Birds hovering was established as a metaphor early in the novel. It should be heard as an echo here. When she was a child on the bluff beside Mariah and Otis, Eliza was frightened by the river valley, the great depth of the air below her. By the time of her death, she is master of it, naturally drawn into the air like a prairie falcon.

Singing Inside the Tree of Life

Under her, the last branch fell, sacrificed to the tree.

The falcon lands inside a tree’s endless complexity of branches. It is like being inside of a brain’s complexity of neurons. I keep this metaphor with fractilating branches, the tree’s crown, running sap, and the eyes of severed wood. The brain beholds its version of reality including itself and the immediate environment. This is close to the definition of consciousness.

     The last long breath lowered her where loose pink bark peeled back on the body of the river birch. And above that was her sister’s towering sycamore. Mariah was there to lift her inside a sphere of fractilating branches, twigs, and catkins, minute and fragil.  

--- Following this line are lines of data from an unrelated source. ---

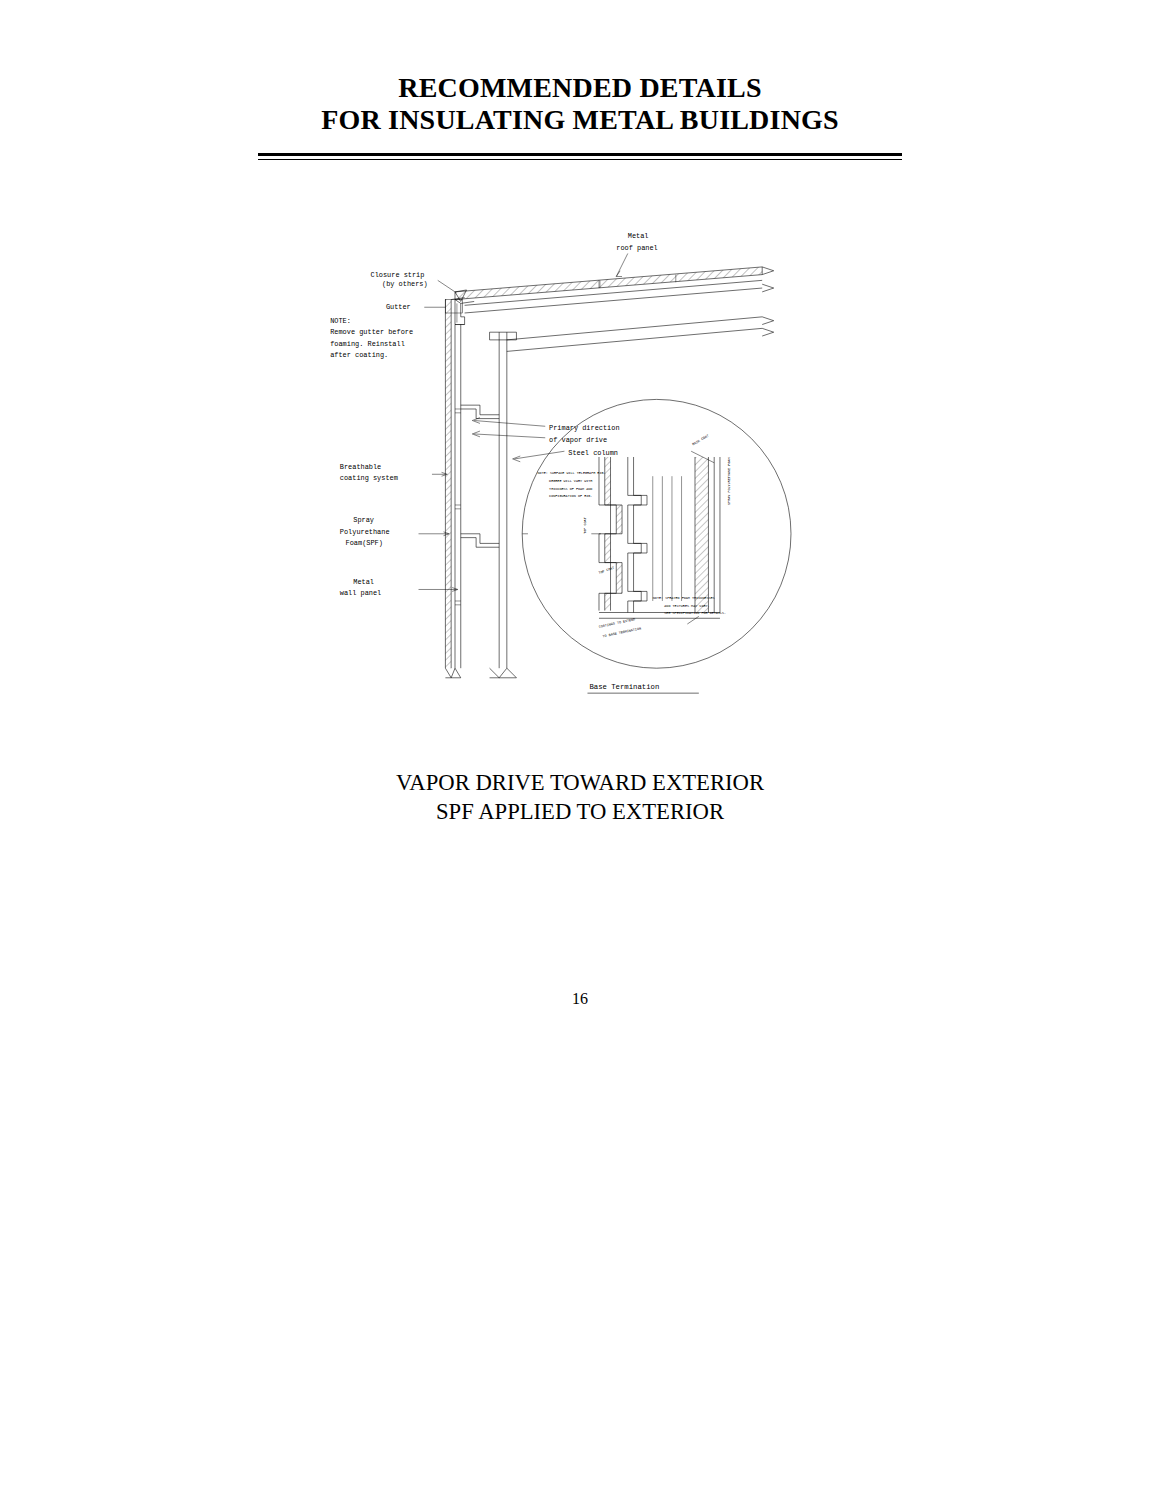RECOMMENDED DETAILS
FOR INSULATING METAL BUILDINGS
Closure strip (by others) Gutter NOTE: Remove gutter before foaming. Reinstall after coating. Breathable coating system Spray Polyurethane Foam(SPF) Metal wall panel Metal roof panel Primary direction of vapor drive Steel column NOTE: SURFACE WILL TELEGRAPH RIB. DEGREE WILL VARY WITH THICKNESS OF FOAM AND CONFIGURATION OF RIB. BASE COAT SPRAY POLYURETHANE FOAM TOP COAT TOP COAT NOTE: SPRAYED FOAM THICKNESSES AND TEXTURES MAY VARY. SEE SPECIFICATION FOR DETAILS. COATINGS TO EXTEND TO BASE TERMINATION Base Termination
VAPOR DRIVE TOWARD EXTERIOR
SPF APPLIED TO EXTERIOR
16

As death approaches, an unseen force like the wind dismantles the tree, branch by branch. The container of the senses, consciousness edges forward as the sky is revealed and humanity lets go.

     A fierce wind swept away the crown, branch by branch. Sap ran to seal off the wounds. The severed wood had eyes that opened and closed on the stricken sky. Under her, the last branch fell, sacrificed to the tree. Her sister’s hand let go. Sound slowed to a drone, low and constant.
Photo by Luke Richardson on Unsplash

Singing to Another

“She sang with love already given.

     Her body was a blue-eyed doll rocking in her arms. She sang with love already given. The breath it took was no longer hers at all. 

Culture and nature agree that love transcends the body. When the body is inert substance, as inert as a doll in one’s arms, then one does not breathe any more than one is breathed in the deep and holy exchange. Past the transition, the exchange is balanced and might be realized in song given as innocently as a child for her doll. This is not transcendentalism, I think, in which the spiritual is held separate from nature and superior to it.

     “Forgive me. I couldn’t save her.”
     “You did all you could,” he said. “Now give her to the place God made for her.”

I leave Eliza holding a doll, not her newborn. Is she a child herself left in make-believe? She worked and sacrificed but does not hold the precious other even for a moment. Her hands are folded and the child sleeps beside her cooling body. Her breast is already ivory, and the fire of grief does not change that. Nature continues in its chemical and alchemical exchanges. She is there if she is anywhere at all.